**Description of the task**. Beneath this line is the data. Output exactly the lines from the line with "- adhering to" to the line with "### current project", both ends included, and nothing more.

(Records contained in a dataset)

☆ ☆ ☆ ☆

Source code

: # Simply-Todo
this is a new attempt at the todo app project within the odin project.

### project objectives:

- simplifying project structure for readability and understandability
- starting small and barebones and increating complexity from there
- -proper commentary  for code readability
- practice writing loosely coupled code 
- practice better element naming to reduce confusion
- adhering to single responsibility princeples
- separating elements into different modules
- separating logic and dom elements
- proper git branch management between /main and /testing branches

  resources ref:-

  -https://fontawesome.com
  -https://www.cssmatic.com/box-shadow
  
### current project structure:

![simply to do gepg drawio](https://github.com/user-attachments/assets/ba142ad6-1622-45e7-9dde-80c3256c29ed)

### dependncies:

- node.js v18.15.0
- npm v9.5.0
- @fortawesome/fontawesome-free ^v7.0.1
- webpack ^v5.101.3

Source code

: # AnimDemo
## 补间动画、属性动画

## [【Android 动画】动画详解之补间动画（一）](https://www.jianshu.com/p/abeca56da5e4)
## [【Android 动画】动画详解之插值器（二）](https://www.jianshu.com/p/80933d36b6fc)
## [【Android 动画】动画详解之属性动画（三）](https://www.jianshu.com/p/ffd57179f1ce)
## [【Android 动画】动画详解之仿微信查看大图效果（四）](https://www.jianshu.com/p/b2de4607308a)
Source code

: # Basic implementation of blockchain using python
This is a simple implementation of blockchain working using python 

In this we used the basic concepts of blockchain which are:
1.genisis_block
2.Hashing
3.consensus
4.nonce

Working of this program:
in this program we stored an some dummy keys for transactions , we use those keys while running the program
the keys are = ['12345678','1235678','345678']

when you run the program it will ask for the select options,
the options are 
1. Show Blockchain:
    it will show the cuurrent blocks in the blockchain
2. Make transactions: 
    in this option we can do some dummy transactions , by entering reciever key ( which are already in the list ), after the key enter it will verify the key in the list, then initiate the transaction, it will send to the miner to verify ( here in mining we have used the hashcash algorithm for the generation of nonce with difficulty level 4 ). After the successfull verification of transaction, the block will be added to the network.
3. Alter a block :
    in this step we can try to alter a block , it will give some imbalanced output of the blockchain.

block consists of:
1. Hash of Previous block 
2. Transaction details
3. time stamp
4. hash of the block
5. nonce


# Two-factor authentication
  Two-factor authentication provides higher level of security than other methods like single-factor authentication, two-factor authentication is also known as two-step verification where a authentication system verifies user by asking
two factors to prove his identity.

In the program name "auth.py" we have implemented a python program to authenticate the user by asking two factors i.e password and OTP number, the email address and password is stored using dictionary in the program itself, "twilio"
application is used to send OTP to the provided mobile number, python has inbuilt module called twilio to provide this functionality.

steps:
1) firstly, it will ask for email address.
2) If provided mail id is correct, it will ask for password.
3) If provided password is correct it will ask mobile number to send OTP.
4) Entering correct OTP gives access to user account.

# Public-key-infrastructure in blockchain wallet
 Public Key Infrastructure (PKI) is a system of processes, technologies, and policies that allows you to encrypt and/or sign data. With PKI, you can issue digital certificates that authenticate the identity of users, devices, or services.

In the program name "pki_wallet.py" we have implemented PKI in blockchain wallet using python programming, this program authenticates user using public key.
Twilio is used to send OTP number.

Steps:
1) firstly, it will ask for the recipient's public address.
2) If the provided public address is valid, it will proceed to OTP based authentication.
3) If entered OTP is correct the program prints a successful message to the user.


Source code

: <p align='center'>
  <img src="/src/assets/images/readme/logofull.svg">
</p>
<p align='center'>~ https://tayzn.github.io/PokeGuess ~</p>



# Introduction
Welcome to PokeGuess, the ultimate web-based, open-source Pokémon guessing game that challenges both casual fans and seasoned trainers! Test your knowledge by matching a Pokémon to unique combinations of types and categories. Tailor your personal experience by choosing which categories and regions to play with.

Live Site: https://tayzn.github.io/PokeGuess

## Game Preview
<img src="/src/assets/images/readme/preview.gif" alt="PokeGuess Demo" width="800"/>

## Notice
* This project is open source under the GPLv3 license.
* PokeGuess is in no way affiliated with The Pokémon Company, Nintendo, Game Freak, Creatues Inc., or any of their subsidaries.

☆ ☆ ☆ ☆

**Exercise output**.
- adhering to single responsibility princeples
- separating elements into different modules
- separating logic and dom elements
- proper git branch management between /main and /testing branches

  resources ref:-

  -https://fontawesome.com
  -https://www.cssmatic.com/box-shadow
  
### current project structure:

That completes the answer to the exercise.